Records shown:
--
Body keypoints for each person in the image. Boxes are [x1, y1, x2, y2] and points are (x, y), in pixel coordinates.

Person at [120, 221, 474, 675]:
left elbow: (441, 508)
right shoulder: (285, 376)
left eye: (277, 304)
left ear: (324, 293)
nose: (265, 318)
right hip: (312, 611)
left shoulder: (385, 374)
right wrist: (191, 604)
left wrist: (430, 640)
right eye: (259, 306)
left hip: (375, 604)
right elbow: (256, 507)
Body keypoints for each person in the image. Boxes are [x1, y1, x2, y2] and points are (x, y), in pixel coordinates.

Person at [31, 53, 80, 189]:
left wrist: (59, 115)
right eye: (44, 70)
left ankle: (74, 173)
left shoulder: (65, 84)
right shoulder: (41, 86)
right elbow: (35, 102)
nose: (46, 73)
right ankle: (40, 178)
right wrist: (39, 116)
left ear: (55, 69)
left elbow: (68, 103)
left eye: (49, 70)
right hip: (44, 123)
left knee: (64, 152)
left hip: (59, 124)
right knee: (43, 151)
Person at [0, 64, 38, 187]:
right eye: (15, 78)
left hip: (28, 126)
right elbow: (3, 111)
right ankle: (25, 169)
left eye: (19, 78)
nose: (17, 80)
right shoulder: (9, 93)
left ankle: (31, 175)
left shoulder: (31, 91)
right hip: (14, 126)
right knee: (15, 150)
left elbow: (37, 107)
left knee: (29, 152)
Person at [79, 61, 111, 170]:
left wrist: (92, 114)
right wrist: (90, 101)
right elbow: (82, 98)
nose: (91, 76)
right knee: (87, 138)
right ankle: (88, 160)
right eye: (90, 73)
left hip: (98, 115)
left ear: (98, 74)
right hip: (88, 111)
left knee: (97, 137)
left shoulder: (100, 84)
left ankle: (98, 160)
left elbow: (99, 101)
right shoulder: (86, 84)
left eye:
--
About this task: Every line from the one containing "right knee: (15, 150)" through the last line above should be retyped exactly; no other lines are wanted.

Solution below:
right knee: (15, 150)
left elbow: (37, 107)
left knee: (29, 152)
Person at [79, 61, 111, 170]:
left wrist: (92, 114)
right wrist: (90, 101)
right elbow: (82, 98)
nose: (91, 76)
right knee: (87, 138)
right ankle: (88, 160)
right eye: (90, 73)
left hip: (98, 115)
left ear: (98, 74)
right hip: (88, 111)
left knee: (97, 137)
left shoulder: (100, 84)
left ankle: (98, 160)
left elbow: (99, 101)
right shoulder: (86, 84)
left eye:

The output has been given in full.